Sure, I don't think that married couples need to live together, let alone in the same country (except, you know, by law. . .I think.) Sure, the idea of marriage makes my chest feel tight. And sure, I tend to test the guys that I'm dating, just to make sure they want to stick around. (Most recently, I believe this is what has earned me the endearing nickname "Jerkface.") But I have never been one to hold back from enjoying a person in every capacity for simply who they are--and I've never held myself back from daydreaming about that enjoyment being a lifelong thing. (Execution, on the other hand, will never be anything more than a daydream.)
But after nearly five years of living in Toronto, it's only now clear to me what a commitment-phobe I truly am. Natty's moving out at the end of the week, taking most of her belongings with her. Since I work in an office where I essentially get paid in high-fives and the occassional thumbs-up, my co-workers have been eager to help me out in these financially-trying times. "Let us know what you already have, and we'll see what we can give you."

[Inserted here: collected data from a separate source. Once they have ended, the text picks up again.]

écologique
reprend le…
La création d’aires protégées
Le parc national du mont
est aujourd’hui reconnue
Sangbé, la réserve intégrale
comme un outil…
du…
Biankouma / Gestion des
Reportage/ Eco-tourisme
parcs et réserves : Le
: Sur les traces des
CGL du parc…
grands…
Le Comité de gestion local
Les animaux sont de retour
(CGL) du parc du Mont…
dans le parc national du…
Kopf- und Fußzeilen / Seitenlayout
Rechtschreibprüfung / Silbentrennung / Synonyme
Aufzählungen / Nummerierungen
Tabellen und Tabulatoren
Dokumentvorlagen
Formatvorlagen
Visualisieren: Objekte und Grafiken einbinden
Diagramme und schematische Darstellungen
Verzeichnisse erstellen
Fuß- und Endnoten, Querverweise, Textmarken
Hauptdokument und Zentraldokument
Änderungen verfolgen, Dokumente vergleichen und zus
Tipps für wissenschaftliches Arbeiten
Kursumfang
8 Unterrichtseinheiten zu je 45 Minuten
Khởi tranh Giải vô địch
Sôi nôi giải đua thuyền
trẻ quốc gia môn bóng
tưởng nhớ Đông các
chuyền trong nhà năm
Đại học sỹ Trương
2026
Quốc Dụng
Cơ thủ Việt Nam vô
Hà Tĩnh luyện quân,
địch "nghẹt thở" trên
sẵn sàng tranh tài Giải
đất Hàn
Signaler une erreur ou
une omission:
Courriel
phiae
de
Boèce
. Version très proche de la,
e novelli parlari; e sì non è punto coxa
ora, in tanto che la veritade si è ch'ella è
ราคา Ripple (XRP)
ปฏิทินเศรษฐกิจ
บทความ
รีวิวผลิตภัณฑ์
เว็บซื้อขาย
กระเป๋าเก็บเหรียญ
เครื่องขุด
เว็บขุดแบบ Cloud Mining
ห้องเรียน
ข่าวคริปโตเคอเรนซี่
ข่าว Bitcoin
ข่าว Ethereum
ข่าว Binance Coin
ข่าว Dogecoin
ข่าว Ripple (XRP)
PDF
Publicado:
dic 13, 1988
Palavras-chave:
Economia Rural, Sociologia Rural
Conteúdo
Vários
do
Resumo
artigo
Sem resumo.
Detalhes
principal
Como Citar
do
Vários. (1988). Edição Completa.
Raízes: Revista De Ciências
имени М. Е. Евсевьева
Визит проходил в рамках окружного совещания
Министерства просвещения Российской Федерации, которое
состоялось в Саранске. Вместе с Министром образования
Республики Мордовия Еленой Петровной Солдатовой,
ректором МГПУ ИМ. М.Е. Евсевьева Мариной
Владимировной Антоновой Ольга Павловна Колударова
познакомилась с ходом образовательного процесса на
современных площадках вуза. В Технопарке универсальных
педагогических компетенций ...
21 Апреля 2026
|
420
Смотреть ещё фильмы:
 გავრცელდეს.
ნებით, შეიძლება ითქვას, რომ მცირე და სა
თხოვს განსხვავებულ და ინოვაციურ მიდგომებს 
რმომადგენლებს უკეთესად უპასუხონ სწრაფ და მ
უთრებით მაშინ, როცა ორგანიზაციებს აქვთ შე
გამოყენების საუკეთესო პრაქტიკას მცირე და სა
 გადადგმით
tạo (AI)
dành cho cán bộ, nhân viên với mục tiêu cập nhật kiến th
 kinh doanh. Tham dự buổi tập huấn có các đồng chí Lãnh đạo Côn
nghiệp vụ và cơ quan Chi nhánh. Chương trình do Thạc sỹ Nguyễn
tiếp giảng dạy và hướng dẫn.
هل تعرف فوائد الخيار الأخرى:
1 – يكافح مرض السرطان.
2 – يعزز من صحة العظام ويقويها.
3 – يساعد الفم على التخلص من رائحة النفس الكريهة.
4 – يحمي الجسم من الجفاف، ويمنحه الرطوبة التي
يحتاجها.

That's just it, though, I explained to them. I don't own anything. After nearly five years of living in Toronto, I don't even have a fork to call my own.
So when I returned to Toronto after Christmas holidays, I made the ultimate commitment--in the form of a turntable. Because really, what says commitment more than a vinyl collection? (Although, I have to admit, three weeks later, the "collection" stands at four records that were donated to me by the office intern. I haven't been able to bring myself to actually buy anything yet.)
So Toronto, for now, I'm committing to you. I'm committing to my job, I'm committing to my apartment, to my friends, and maybe even to my relationship.